TASK DETAILS:
For each line below, return an exact copy.
▼
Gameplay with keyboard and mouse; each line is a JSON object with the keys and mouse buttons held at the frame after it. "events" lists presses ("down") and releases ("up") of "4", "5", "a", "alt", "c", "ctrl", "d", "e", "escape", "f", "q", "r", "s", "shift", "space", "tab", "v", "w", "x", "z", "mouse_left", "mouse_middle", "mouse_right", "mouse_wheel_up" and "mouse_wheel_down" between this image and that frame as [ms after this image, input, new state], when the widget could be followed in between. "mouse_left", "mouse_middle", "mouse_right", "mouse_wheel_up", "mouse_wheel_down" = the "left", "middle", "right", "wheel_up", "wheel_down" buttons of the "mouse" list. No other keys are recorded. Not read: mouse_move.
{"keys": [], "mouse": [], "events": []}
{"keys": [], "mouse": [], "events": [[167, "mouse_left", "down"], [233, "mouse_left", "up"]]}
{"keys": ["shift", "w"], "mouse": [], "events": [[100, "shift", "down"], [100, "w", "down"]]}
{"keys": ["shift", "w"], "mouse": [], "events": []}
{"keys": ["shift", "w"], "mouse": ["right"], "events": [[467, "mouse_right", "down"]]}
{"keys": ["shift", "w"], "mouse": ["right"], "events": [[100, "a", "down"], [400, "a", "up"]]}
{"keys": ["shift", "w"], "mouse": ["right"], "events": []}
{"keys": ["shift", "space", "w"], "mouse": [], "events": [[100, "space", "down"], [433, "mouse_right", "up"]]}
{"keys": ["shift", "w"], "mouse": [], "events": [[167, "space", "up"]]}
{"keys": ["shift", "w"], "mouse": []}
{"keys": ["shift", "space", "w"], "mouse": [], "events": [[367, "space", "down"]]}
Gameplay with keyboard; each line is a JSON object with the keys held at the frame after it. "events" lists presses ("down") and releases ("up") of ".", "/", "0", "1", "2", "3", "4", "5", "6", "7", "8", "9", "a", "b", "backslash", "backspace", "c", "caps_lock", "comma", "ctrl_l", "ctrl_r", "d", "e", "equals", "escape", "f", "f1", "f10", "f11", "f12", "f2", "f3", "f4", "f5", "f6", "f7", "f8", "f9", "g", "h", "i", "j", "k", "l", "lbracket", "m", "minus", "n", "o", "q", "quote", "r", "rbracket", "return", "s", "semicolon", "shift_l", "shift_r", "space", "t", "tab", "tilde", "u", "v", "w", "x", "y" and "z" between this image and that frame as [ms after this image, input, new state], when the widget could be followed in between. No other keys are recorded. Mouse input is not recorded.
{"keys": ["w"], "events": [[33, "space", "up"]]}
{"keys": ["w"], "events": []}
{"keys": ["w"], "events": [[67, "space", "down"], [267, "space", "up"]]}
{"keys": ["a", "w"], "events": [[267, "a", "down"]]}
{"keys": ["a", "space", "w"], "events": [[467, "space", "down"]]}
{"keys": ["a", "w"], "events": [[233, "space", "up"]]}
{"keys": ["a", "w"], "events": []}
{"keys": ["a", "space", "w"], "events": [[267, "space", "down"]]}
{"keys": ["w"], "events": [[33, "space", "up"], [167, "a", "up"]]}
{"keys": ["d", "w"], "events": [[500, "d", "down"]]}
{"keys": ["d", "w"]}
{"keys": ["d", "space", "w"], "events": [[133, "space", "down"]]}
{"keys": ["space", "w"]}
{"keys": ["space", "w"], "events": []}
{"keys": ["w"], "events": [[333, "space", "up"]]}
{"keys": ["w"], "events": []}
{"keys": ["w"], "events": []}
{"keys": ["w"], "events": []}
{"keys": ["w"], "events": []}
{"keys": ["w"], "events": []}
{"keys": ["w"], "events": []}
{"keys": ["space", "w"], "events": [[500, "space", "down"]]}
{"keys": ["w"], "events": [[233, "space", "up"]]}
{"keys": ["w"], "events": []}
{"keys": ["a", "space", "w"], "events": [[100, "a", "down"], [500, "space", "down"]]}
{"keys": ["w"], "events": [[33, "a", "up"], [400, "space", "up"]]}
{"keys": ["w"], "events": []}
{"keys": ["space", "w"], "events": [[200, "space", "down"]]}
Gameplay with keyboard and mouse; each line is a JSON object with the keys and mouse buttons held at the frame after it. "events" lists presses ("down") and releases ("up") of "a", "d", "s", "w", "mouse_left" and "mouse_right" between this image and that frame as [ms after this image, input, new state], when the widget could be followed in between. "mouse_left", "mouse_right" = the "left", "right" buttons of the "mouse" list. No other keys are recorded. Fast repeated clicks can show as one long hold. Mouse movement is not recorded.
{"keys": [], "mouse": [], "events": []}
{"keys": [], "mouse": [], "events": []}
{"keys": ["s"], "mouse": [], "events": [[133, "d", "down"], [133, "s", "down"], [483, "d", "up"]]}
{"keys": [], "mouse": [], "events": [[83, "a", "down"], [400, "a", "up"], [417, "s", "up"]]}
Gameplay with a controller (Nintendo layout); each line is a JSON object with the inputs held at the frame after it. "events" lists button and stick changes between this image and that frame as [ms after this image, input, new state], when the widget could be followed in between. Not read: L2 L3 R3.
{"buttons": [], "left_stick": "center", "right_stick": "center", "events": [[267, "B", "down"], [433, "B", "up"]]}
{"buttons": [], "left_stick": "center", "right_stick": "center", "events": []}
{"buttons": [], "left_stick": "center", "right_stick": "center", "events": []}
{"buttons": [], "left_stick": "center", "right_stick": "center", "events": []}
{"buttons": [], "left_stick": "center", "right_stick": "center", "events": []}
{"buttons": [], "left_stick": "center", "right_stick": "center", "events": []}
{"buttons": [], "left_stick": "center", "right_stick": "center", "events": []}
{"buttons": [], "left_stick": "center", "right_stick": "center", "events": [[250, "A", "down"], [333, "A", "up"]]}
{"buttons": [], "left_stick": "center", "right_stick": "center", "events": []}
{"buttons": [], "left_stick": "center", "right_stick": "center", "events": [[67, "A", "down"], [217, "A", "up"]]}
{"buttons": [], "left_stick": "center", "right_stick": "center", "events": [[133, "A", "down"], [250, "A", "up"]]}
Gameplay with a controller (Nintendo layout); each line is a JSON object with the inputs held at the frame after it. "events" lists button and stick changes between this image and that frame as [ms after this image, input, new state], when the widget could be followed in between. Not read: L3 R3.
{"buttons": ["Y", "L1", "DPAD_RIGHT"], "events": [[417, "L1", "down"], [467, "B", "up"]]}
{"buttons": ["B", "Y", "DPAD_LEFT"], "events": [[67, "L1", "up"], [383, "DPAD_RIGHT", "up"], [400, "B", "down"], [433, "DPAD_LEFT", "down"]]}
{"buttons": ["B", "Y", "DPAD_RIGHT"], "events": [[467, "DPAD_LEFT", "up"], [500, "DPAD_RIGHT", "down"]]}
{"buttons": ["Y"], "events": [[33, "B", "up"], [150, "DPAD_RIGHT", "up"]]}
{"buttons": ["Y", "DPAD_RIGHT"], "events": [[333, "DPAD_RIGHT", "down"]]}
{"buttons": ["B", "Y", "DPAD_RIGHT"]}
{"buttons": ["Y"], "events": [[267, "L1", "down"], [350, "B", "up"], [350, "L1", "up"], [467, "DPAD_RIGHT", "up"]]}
▲
SOLUTION:
Gameplay with keyboard and mouse; each line is a JSON object with the keys and mouse buttons held at the frame after it. "events" lists presses ("down") and releases ("up") of "4", "5", "a", "alt", "c", "ctrl", "d", "e", "escape", "f", "q", "r", "s", "shift", "space", "tab", "v", "w", "x", "z", "mouse_left", "mouse_middle", "mouse_right", "mouse_wheel_up" and "mouse_wheel_down" between this image and that frame as [ms after this image, input, new state], when the widget could be followed in between. "mouse_left", "mouse_middle", "mouse_right", "mouse_wheel_up", "mouse_wheel_down" = the "left", "middle", "right", "wheel_up", "wheel_down" buttons of the "mouse" list. No other keys are recorded. Not read: mouse_move.
{"keys": [], "mouse": [], "events": []}
{"keys": [], "mouse": [], "events": [[167, "mouse_left", "down"], [233, "mouse_left", "up"]]}
{"keys": ["shift", "w"], "mouse": [], "events": [[100, "shift", "down"], [100, "w", "down"]]}
{"keys": ["shift", "w"], "mouse": [], "events": []}
{"keys": ["shift", "w"], "mouse": ["right"], "events": [[467, "mouse_right", "down"]]}
{"keys": ["shift", "w"], "mouse": ["right"], "events": [[100, "a", "down"], [400, "a", "up"]]}
{"keys": ["shift", "w"], "mouse": ["right"], "events": []}
{"keys": ["shift", "space", "w"], "mouse": [], "events": [[100, "space", "down"], [433, "mouse_right", "up"]]}
{"keys": ["shift", "w"], "mouse": [], "events": [[167, "space", "up"]]}
{"keys": ["shift", "w"], "mouse": []}
{"keys": ["shift", "space", "w"], "mouse": [], "events": [[367, "space", "down"]]}
Gameplay with keyboard; each line is a JSON object with the keys held at the frame after it. "events" lists presses ("down") and releases ("up") of ".", "/", "0", "1", "2", "3", "4", "5", "6", "7", "8", "9", "a", "b", "backslash", "backspace", "c", "caps_lock", "comma", "ctrl_l", "ctrl_r", "d", "e", "equals", "escape", "f", "f1", "f10", "f11", "f12", "f2", "f3", "f4", "f5", "f6", "f7", "f8", "f9", "g", "h", "i", "j", "k", "l", "lbracket", "m", "minus", "n", "o", "q", "quote", "r", "rbracket", "return", "s", "semicolon", "shift_l", "shift_r", "space", "t", "tab", "tilde", "u", "v", "w", "x", "y" and "z" between this image and that frame as [ms after this image, input, new state], when the widget could be followed in between. No other keys are recorded. Mouse input is not recorded.
{"keys": ["w"], "events": [[33, "space", "up"]]}
{"keys": ["w"], "events": []}
{"keys": ["w"], "events": [[67, "space", "down"], [267, "space", "up"]]}
{"keys": ["a", "w"], "events": [[267, "a", "down"]]}
{"keys": ["a", "space", "w"], "events": [[467, "space", "down"]]}
{"keys": ["a", "w"], "events": [[233, "space", "up"]]}
{"keys": ["a", "w"], "events": []}
{"keys": ["a", "space", "w"], "events": [[267, "space", "down"]]}
{"keys": ["w"], "events": [[33, "space", "up"], [167, "a", "up"]]}
{"keys": ["d", "w"], "events": [[500, "d", "down"]]}
{"keys": ["d", "w"]}
{"keys": ["d", "space", "w"], "events": [[133, "space", "down"]]}
{"keys": ["space", "w"]}
{"keys": ["space", "w"], "events": []}
{"keys": ["w"], "events": [[333, "space", "up"]]}
{"keys": ["w"], "events": []}
{"keys": ["w"], "events": []}
{"keys": ["w"], "events": []}
{"keys": ["w"], "events": []}
{"keys": ["w"], "events": []}
{"keys": ["w"], "events": []}
{"keys": ["space", "w"], "events": [[500, "space", "down"]]}
{"keys": ["w"], "events": [[233, "space", "up"]]}
{"keys": ["w"], "events": []}
{"keys": ["a", "space", "w"], "events": [[100, "a", "down"], [500, "space", "down"]]}
{"keys": ["w"], "events": [[33, "a", "up"], [400, "space", "up"]]}
{"keys": ["w"], "events": []}
{"keys": ["space", "w"], "events": [[200, "space", "down"]]}
Gameplay with keyboard and mouse; each line is a JSON object with the keys and mouse buttons held at the frame after it. "events" lists presses ("down") and releases ("up") of "a", "d", "s", "w", "mouse_left" and "mouse_right" between this image and that frame as [ms after this image, input, new state], when the widget could be followed in between. "mouse_left", "mouse_right" = the "left", "right" buttons of the "mouse" list. No other keys are recorded. Fast repeated clicks can show as one long hold. Mouse movement is not recorded.
{"keys": [], "mouse": [], "events": []}
{"keys": [], "mouse": [], "events": []}
{"keys": ["s"], "mouse": [], "events": [[133, "d", "down"], [133, "s", "down"], [483, "d", "up"]]}
{"keys": [], "mouse": [], "events": [[83, "a", "down"], [400, "a", "up"], [417, "s", "up"]]}
Gameplay with a controller (Nintendo layout); each line is a JSON object with the inputs held at the frame after it. "events" lists button and stick changes between this image and that frame as [ms after this image, input, new state], when the widget could be followed in between. Not read: L2 L3 R3.
{"buttons": [], "left_stick": "center", "right_stick": "center", "events": [[267, "B", "down"], [433, "B", "up"]]}
{"buttons": [], "left_stick": "center", "right_stick": "center", "events": []}
{"buttons": [], "left_stick": "center", "right_stick": "center", "events": []}
{"buttons": [], "left_stick": "center", "right_stick": "center", "events": []}
{"buttons": [], "left_stick": "center", "right_stick": "center", "events": []}
{"buttons": [], "left_stick": "center", "right_stick": "center", "events": []}
{"buttons": [], "left_stick": "center", "right_stick": "center", "events": []}
{"buttons": [], "left_stick": "center", "right_stick": "center", "events": [[250, "A", "down"], [333, "A", "up"]]}
{"buttons": [], "left_stick": "center", "right_stick": "center", "events": []}
{"buttons": [], "left_stick": "center", "right_stick": "center", "events": [[67, "A", "down"], [217, "A", "up"]]}
{"buttons": [], "left_stick": "center", "right_stick": "center", "events": [[133, "A", "down"], [250, "A", "up"]]}
Gameplay with a controller (Nintendo layout); each line is a JSON object with the inputs held at the frame after it. "events" lists button and stick changes between this image and that frame as [ms after this image, input, new state], when the widget could be followed in between. Not read: L3 R3.
{"buttons": ["Y", "L1", "DPAD_RIGHT"], "events": [[417, "L1", "down"], [467, "B", "up"]]}
{"buttons": ["B", "Y", "DPAD_LEFT"], "events": [[67, "L1", "up"], [383, "DPAD_RIGHT", "up"], [400, "B", "down"], [433, "DPAD_LEFT", "down"]]}
{"buttons": ["B", "Y", "DPAD_RIGHT"], "events": [[467, "DPAD_LEFT", "up"], [500, "DPAD_RIGHT", "down"]]}
{"buttons": ["Y"], "events": [[33, "B", "up"], [150, "DPAD_RIGHT", "up"]]}
{"buttons": ["Y", "DPAD_RIGHT"], "events": [[333, "DPAD_RIGHT", "down"]]}
{"buttons": ["B", "Y", "DPAD_RIGHT"]}
{"buttons": ["Y"], "events": [[267, "L1", "down"], [350, "B", "up"], [350, "L1", "up"], [467, "DPAD_RIGHT", "up"]]}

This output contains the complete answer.